Recentemente disse que, na realidade, nem foi necessário mudar muita coisa na equipe. Apenas “algumas engrenagens azeitadas e alguns automatismos incutidos” foram necessários para dar ao time a identidade que tem agora.
Provavelmente Flick tem razão nesse ponto. Com um coletivo de talentos altamente capacitados, muitas vezes basta um clima de inspiração renovadora e confiança mútua para que o máximo em rendimento apareça em campo.
A festa pelo título da Champions no gramado do Estádio da Luz em Lisboa já havia terminado. Era quase meia-noite. O palco da premiação estava vazio. De repente, do nada, aparecem três vultos em campo. À frente dos três, batendo forte num tambor improvisado estava Joshua Kimmich, logo atrás vinha Serge Gnabry com uma garrafa de champanhe cantarolando alegremente, e finalmente apareceu David Alaba, quase nu e um tanto quanto desorientado.

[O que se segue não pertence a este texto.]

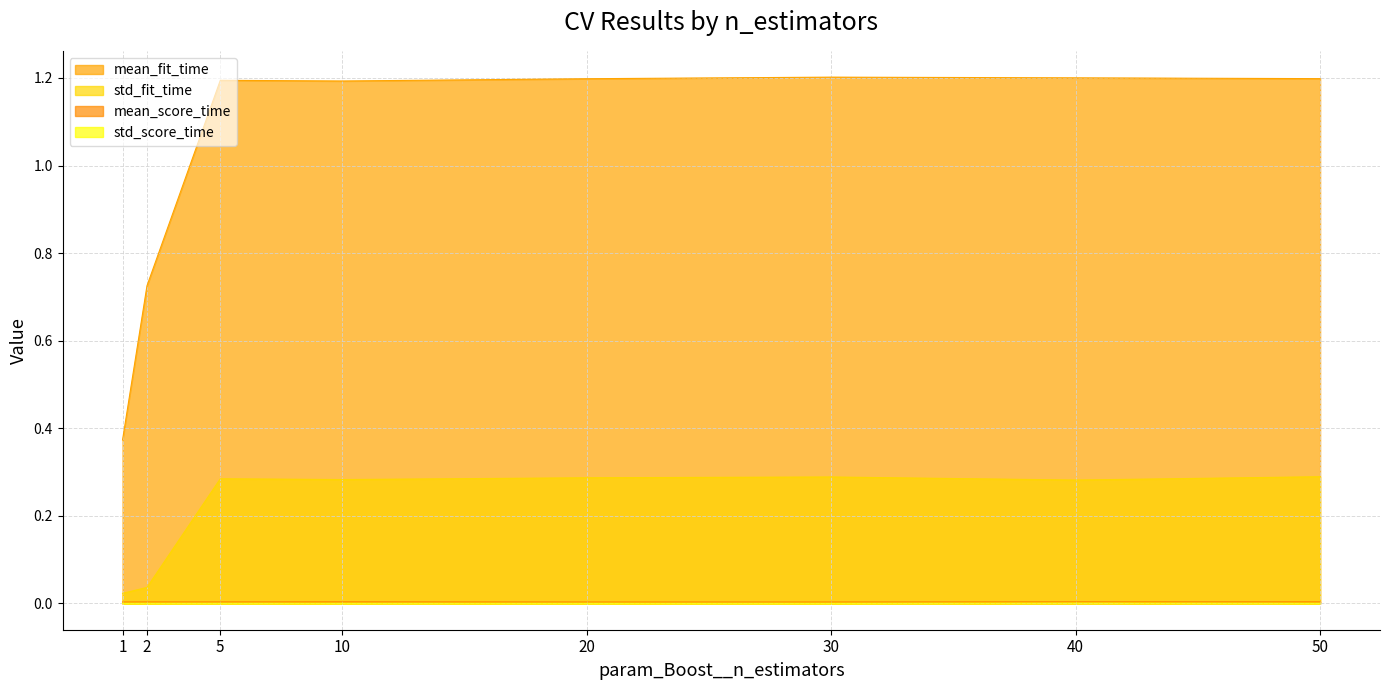

At which category is the sum across all series the highest?

30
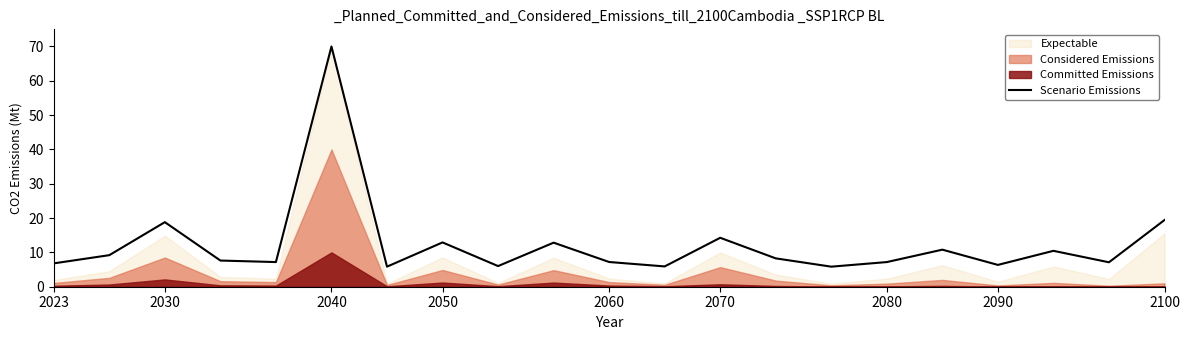

What is the lowest value of the Scenario Emissions series?

5.8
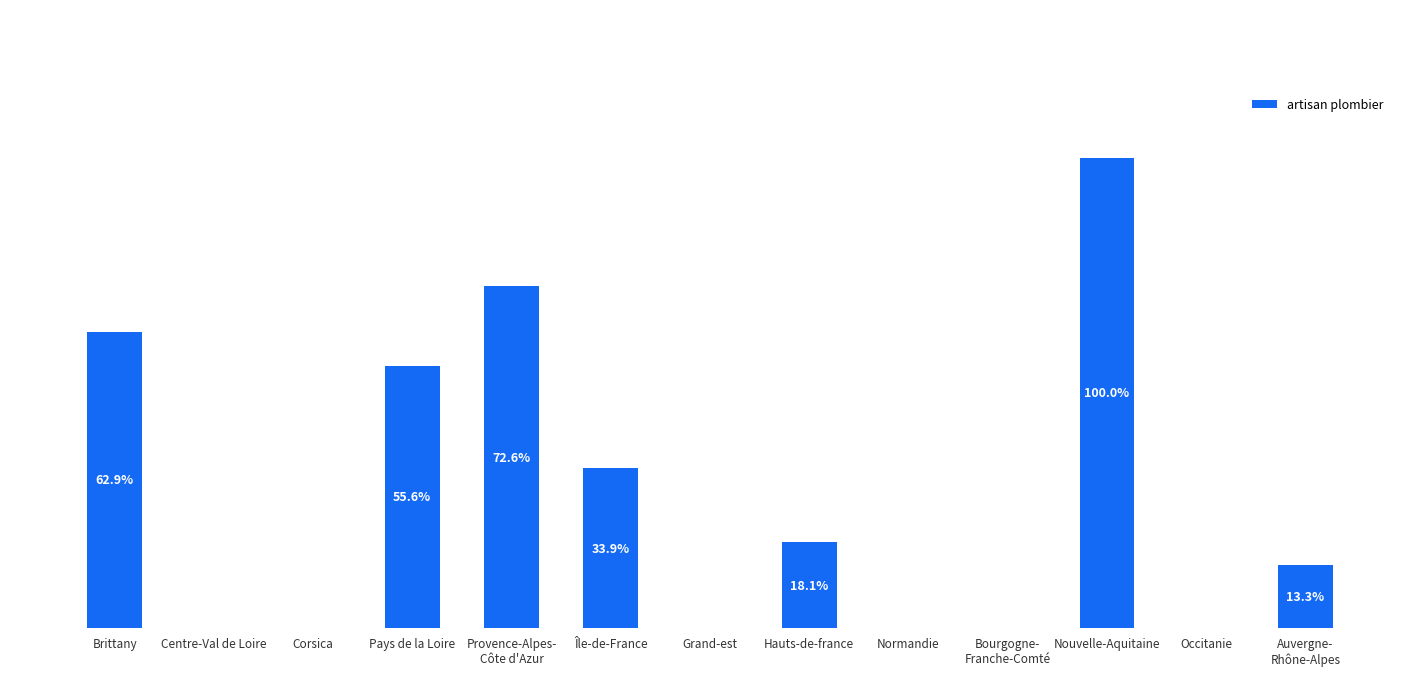

Which label corresponds to the largest value in the chart?

Nouvelle-Aquitaine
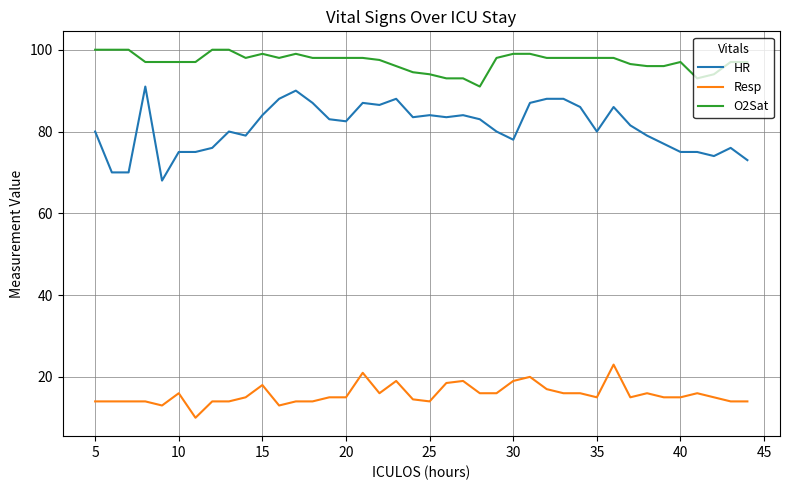

True or false: O2Sat and Resp cross at least once.

False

Eles se dirigiram cambaleantes ao círculo central e ali ficaram sentados por alguns minutos balbuciando e cantarolando sons sem nexo. De repente, apareceu mais um. Era Hansi Flick, com uma garrafa de cerveja já aberta na mão. Tomou alguns goles e se juntou aos três no círculo central. E ali ficaram, curtindo aquele momento, até que as luzes do Estádio da Luz se apagaram. Escuridão total. Fecharam-se as cortinas. Acabou o espetáculo. (História contada pelo jornalista Philipp Selldorf, do jornal Süddeutsche Zeitung).
Referindo-se a Hansi Flick, Jürgen Klopp, técnico do Liverpool, afirmou em programa da TV ZDF: “Escrever mais história em oito meses do que Flick fez é difícil, senão impossível.”
É verdade. Ainda estou procurando nos meus alfarrábios um técnico que num tão curto espaço de tempo conseguiu vencer o título das três competições mais importantes que disputou. Por enquanto, não achei.